Stored data entries
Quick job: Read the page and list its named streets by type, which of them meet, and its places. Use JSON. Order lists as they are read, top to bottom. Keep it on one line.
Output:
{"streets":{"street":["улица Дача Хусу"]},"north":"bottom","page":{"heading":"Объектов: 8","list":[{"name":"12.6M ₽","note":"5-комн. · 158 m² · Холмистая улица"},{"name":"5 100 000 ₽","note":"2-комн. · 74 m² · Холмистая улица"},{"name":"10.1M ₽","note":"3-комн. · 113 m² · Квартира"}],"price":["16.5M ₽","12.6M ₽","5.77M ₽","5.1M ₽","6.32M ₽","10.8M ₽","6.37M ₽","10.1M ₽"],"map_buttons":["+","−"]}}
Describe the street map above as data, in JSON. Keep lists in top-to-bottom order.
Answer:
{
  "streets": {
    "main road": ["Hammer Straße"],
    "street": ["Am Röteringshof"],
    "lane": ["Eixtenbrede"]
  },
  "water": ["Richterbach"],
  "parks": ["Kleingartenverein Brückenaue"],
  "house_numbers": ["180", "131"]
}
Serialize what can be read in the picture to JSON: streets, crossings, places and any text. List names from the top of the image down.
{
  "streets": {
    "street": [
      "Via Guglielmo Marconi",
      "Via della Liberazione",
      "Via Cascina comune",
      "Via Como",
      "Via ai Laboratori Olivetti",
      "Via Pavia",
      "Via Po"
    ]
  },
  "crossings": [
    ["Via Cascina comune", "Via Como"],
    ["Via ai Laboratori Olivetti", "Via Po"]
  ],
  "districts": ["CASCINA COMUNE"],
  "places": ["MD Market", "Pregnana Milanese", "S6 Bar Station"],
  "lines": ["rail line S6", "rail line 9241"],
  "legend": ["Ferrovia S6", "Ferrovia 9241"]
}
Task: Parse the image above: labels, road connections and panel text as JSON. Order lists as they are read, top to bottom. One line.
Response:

**INSTRUCTIONS FOR THE TASK:**
Some lines above contain the word "they". Copy each of them.

**OUTPUT OF THE EXERCISE:**
Quick job: Read the page and list its named streets by type, which of them meet, and its places. Use JSON. Order lists as they are read, top to bottom. Keep it on one line.
Task: Parse the image above: labels, road connections and panel text as JSON. Order lists as they are read, top to bottom. One line.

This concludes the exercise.